# [Extracted material]
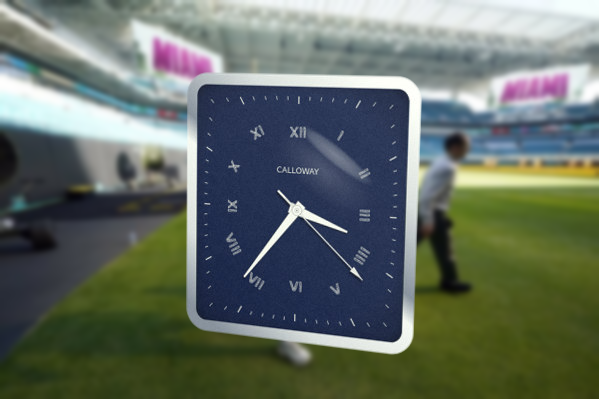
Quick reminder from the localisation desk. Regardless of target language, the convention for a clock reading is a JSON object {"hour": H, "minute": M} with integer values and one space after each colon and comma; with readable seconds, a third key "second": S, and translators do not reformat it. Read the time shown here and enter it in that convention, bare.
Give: {"hour": 3, "minute": 36, "second": 22}
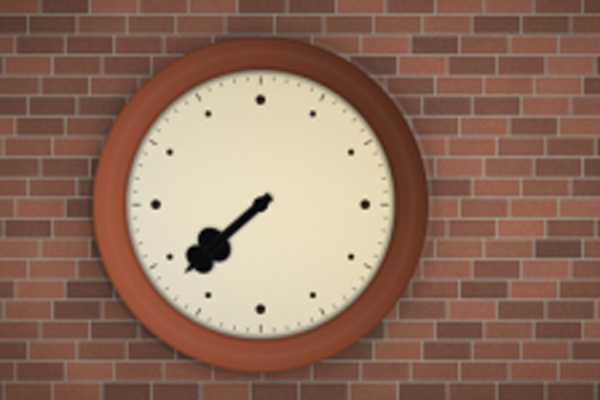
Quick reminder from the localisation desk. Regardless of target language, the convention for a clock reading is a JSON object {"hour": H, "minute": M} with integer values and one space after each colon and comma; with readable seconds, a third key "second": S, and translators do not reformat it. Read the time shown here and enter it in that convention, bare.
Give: {"hour": 7, "minute": 38}
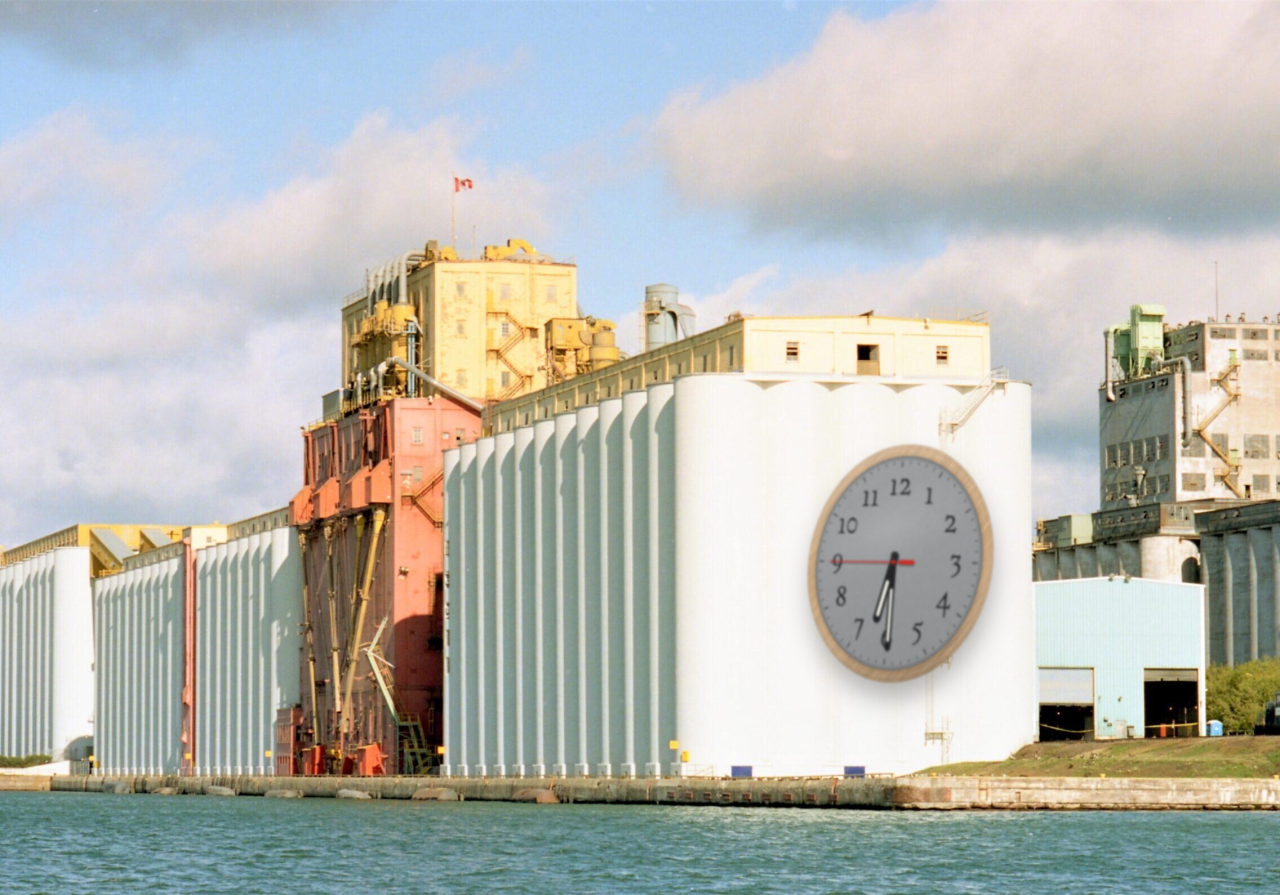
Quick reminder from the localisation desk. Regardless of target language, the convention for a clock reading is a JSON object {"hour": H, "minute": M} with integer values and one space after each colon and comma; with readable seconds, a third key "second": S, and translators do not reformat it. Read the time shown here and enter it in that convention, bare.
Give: {"hour": 6, "minute": 29, "second": 45}
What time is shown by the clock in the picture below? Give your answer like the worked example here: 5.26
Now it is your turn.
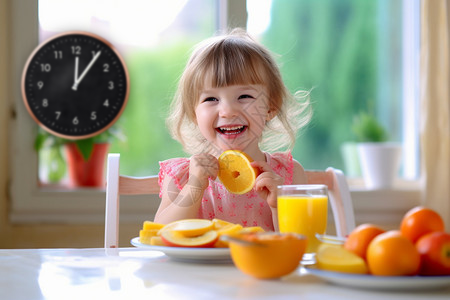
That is 12.06
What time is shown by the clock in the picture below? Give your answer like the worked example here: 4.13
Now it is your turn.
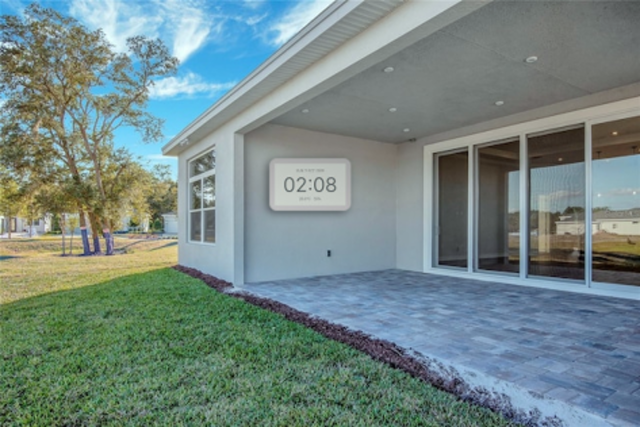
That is 2.08
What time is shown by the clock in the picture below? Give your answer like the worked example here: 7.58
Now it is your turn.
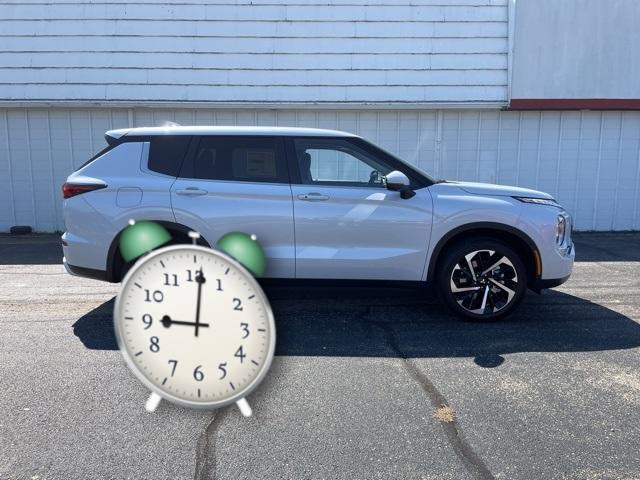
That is 9.01
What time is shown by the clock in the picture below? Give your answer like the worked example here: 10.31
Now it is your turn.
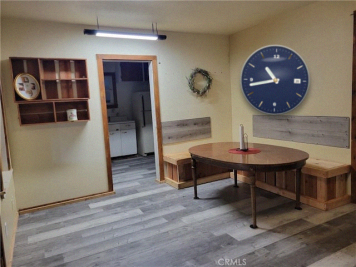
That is 10.43
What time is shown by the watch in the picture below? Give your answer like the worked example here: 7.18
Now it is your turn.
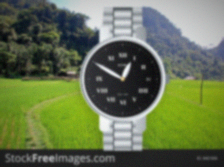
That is 12.50
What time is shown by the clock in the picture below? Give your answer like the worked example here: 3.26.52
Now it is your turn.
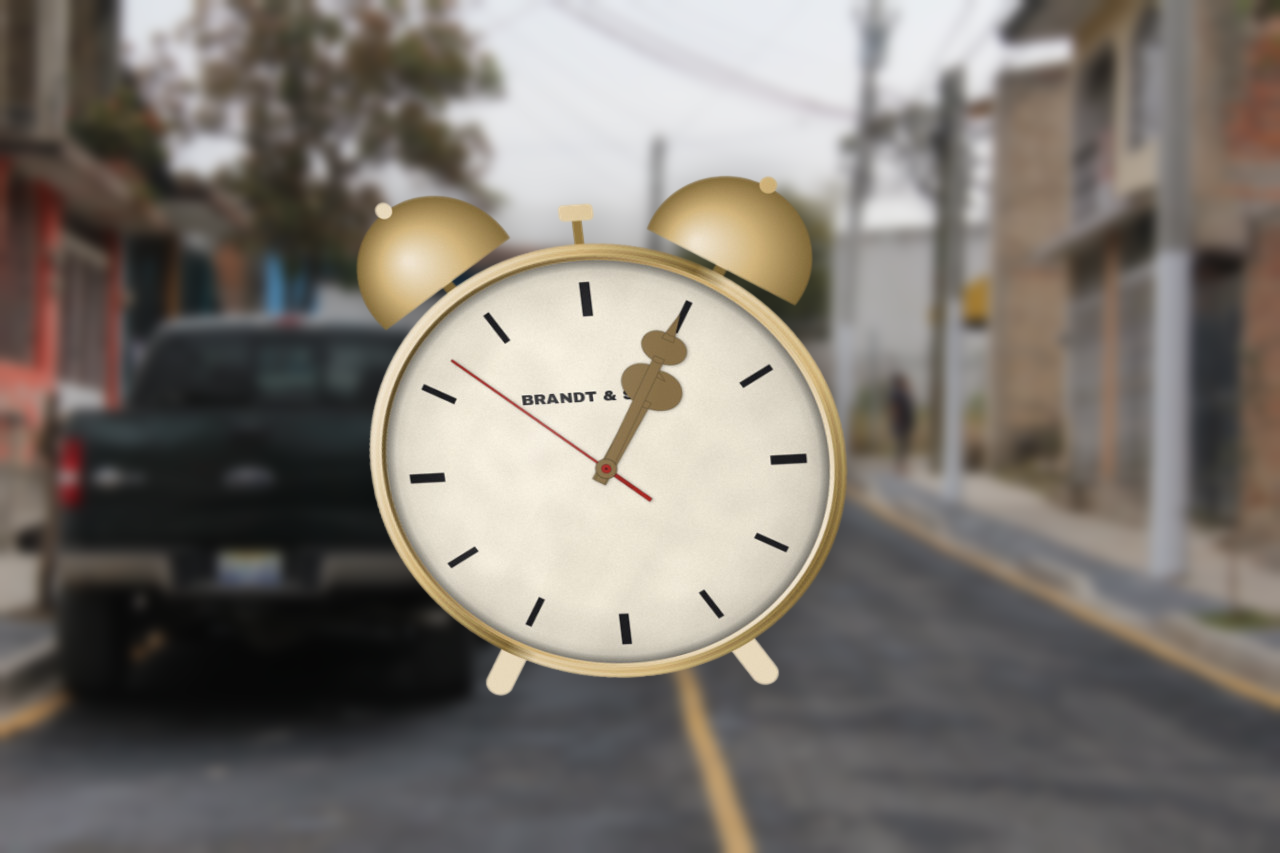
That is 1.04.52
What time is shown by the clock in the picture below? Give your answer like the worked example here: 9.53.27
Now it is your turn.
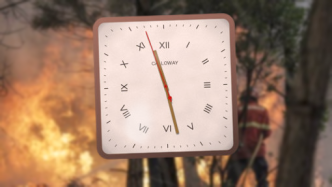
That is 11.27.57
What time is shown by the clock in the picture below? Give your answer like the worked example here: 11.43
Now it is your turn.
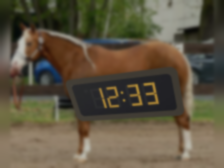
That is 12.33
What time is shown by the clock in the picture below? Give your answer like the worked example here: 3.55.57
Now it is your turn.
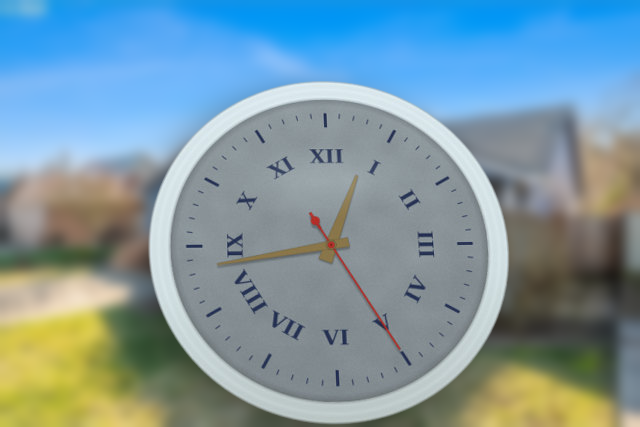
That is 12.43.25
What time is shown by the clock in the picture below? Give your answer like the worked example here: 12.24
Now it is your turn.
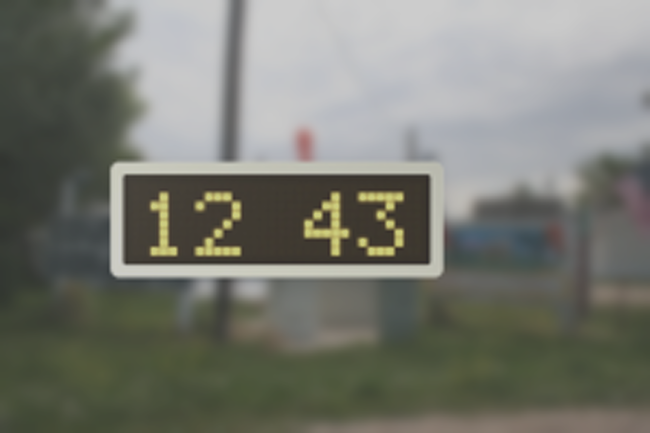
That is 12.43
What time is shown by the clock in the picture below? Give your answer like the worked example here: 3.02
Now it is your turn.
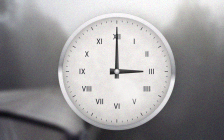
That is 3.00
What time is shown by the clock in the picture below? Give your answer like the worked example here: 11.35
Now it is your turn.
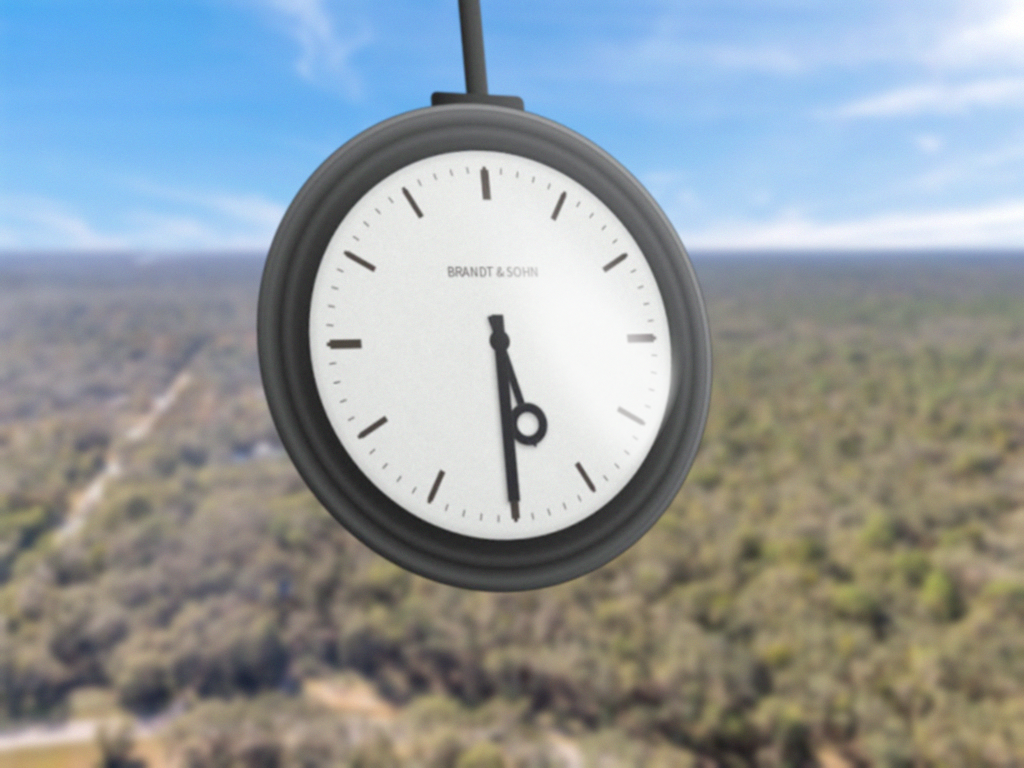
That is 5.30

# [Directive]
Reproduce all of the rows above word for word, leaving out the pictures.

# [Output for this exercise]
Quick reminder from the localisation desk. Regardless of target language, the convention for a clock reading is a JSON object {"hour": H, "minute": M} with integer values and one space after each colon and comma; with readable seconds, a third key "second": S, and translators do not reformat it. Read the time shown here and enter it in that convention, bare.
Give: {"hour": 3, "minute": 36, "second": 22}
Quick reminder from the localisation desk. Regardless of target language, the convention for a clock reading is a JSON object {"hour": H, "minute": M} with integer values and one space after each colon and comma; with readable seconds, a third key "second": S, and translators do not reformat it. Read the time shown here and enter it in that convention, bare.
Give: {"hour": 7, "minute": 38}
Quick reminder from the localisation desk. Regardless of target language, the convention for a clock reading is a JSON object {"hour": H, "minute": M} with integer values and one space after each colon and comma; with readable seconds, a third key "second": S, and translators do not reformat it. Read the time shown here and enter it in that convention, bare.
Give: {"hour": 6, "minute": 29, "second": 45}
What time is shown by the clock in the picture below? Give your answer like the worked example here: 5.26
Now it is your turn.
That is 12.06
What time is shown by the clock in the picture below? Give your answer like the worked example here: 4.13
Now it is your turn.
That is 2.08
What time is shown by the clock in the picture below? Give your answer like the worked example here: 7.58
Now it is your turn.
That is 9.01
What time is shown by the clock in the picture below? Give your answer like the worked example here: 10.31
Now it is your turn.
That is 10.43
What time is shown by the watch in the picture below? Give your answer like the worked example here: 7.18
Now it is your turn.
That is 12.50
What time is shown by the clock in the picture below? Give your answer like the worked example here: 3.26.52
Now it is your turn.
That is 1.04.52
What time is shown by the clock in the picture below? Give your answer like the worked example here: 9.53.27
Now it is your turn.
That is 11.27.57
What time is shown by the clock in the picture below? Give your answer like the worked example here: 11.43
Now it is your turn.
That is 12.33
What time is shown by the clock in the picture below? Give your answer like the worked example here: 3.55.57
Now it is your turn.
That is 12.43.25
What time is shown by the clock in the picture below? Give your answer like the worked example here: 12.24
Now it is your turn.
That is 12.43
What time is shown by the clock in the picture below? Give your answer like the worked example here: 3.02
Now it is your turn.
That is 3.00
What time is shown by the clock in the picture below? Give your answer like the worked example here: 11.35
Now it is your turn.
That is 5.30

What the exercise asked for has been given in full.